REQUIRED ACTION:
Copy the entries from the start up to and including the line with "EdIT Gamification", substituting "11/2021" for every occurrence of "11/2020" and leaving all else unchanged.

EXERCISE DATA:

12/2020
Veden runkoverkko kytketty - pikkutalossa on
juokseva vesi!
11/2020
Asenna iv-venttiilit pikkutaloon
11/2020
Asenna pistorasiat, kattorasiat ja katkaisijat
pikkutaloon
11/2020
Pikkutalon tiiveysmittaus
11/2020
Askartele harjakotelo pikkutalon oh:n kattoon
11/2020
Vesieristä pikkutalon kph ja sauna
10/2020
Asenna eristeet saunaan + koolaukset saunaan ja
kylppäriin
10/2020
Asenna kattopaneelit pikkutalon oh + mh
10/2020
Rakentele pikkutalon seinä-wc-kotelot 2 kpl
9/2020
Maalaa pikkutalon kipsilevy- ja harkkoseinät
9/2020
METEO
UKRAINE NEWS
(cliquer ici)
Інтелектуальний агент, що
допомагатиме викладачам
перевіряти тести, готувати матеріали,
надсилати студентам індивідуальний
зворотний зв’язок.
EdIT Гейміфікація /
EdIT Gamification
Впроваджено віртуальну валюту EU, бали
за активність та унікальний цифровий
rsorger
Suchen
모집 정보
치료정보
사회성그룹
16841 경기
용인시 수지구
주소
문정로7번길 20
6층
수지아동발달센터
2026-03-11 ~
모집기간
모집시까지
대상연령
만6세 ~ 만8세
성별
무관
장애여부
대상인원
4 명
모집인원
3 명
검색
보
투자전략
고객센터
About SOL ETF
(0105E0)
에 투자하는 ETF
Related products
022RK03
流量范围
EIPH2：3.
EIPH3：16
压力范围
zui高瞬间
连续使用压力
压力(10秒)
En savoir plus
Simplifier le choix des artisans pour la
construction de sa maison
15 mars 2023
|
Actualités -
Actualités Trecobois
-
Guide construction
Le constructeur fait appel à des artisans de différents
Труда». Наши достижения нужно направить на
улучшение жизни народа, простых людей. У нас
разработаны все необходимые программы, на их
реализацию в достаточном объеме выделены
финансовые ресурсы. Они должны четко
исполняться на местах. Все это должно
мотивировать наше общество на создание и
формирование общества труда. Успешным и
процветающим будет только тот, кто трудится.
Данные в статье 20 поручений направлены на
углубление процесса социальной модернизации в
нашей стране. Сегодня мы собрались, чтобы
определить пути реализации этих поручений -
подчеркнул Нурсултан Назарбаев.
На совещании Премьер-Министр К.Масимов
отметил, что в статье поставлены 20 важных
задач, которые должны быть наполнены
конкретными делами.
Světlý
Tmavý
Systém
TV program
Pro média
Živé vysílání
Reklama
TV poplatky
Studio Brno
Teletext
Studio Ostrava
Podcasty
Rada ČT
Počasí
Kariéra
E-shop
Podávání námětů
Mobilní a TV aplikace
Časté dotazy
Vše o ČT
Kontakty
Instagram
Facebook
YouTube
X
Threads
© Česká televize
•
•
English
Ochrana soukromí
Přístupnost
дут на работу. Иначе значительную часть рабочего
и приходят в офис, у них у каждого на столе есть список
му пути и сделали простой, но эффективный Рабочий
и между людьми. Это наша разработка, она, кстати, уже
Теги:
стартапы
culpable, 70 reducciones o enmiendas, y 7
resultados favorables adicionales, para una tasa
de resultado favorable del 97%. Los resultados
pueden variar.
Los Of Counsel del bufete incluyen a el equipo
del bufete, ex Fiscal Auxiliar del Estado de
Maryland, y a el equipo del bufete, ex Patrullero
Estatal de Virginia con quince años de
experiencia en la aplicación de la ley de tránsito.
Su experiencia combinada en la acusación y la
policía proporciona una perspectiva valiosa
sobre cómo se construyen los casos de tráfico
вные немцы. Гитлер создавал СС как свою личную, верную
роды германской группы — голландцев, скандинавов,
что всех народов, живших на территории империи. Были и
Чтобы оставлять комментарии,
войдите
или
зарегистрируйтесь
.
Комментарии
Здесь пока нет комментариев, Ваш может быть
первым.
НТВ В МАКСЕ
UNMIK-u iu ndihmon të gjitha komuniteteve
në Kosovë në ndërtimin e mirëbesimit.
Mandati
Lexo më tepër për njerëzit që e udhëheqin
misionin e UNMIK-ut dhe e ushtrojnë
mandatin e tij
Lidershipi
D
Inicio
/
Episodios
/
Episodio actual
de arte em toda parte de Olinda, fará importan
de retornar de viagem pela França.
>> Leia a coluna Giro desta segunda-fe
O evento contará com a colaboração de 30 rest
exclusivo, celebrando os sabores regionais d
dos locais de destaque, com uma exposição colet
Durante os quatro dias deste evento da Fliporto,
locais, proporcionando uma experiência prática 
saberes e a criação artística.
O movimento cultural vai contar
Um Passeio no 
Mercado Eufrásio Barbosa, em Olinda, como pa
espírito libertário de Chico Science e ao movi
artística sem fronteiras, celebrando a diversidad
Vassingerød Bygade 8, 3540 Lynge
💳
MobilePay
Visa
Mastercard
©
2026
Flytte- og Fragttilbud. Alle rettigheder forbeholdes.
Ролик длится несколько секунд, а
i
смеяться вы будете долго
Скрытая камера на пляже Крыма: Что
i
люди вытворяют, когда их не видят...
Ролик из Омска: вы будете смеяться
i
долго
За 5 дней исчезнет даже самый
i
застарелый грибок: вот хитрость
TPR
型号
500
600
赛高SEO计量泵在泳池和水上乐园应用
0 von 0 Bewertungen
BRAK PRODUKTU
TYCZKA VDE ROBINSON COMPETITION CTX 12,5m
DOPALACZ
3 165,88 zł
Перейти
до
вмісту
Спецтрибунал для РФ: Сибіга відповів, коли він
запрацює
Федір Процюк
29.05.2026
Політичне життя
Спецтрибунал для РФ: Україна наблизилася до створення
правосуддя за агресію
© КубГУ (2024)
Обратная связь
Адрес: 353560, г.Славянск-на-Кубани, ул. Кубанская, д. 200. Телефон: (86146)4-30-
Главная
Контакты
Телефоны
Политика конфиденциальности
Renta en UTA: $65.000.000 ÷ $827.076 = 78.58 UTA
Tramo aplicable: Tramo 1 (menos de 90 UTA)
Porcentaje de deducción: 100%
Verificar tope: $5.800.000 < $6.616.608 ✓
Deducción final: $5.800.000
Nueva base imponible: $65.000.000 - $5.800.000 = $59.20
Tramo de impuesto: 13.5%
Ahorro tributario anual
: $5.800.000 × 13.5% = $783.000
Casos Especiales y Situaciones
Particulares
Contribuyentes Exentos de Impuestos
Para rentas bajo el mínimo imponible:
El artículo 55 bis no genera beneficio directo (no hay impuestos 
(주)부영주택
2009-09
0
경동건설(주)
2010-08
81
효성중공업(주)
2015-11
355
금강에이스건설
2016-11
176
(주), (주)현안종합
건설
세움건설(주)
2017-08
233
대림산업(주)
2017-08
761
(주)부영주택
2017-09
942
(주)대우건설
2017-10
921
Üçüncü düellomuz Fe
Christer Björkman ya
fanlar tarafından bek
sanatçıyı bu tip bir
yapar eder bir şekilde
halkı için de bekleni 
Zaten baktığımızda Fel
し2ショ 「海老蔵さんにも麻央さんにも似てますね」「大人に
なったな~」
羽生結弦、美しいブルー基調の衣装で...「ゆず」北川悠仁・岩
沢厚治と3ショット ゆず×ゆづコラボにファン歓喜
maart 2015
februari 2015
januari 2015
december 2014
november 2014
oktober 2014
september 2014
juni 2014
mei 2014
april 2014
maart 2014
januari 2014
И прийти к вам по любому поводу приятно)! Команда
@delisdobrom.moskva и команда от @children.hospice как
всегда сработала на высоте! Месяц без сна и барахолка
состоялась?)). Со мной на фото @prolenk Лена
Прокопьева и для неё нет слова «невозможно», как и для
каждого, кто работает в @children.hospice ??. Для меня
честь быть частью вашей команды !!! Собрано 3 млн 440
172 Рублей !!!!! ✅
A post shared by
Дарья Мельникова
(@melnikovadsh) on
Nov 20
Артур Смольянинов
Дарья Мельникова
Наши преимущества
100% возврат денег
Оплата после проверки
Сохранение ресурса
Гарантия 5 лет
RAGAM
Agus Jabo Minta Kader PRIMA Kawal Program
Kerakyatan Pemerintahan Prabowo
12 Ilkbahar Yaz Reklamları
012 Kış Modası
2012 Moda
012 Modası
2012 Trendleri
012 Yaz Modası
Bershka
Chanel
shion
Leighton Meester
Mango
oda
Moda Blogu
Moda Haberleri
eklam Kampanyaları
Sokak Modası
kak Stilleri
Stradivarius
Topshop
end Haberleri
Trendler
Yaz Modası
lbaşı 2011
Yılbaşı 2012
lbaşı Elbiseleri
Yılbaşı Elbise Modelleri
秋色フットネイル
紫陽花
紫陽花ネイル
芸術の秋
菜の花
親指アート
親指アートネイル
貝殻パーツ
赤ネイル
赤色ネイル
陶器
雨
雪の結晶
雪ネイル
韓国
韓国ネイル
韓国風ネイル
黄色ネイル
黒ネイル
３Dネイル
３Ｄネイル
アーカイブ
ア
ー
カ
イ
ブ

RESPONSE BELOW:
12/2020
Veden runkoverkko kytketty - pikkutalossa on
juokseva vesi!
11/2021
Asenna iv-venttiilit pikkutaloon
11/2021
Asenna pistorasiat, kattorasiat ja katkaisijat
pikkutaloon
11/2021
Pikkutalon tiiveysmittaus
11/2021
Askartele harjakotelo pikkutalon oh:n kattoon
11/2021
Vesieristä pikkutalon kph ja sauna
10/2020
Asenna eristeet saunaan + koolaukset saunaan ja
kylppäriin
10/2020
Asenna kattopaneelit pikkutalon oh + mh
10/2020
Rakentele pikkutalon seinä-wc-kotelot 2 kpl
9/2020
Maalaa pikkutalon kipsilevy- ja harkkoseinät
9/2020
METEO
UKRAINE NEWS
(cliquer ici)
Інтелектуальний агент, що
допомагатиме викладачам
перевіряти тести, готувати матеріали,
надсилати студентам індивідуальний
зворотний зв’язок.
EdIT Гейміфікація /
EdIT Gamification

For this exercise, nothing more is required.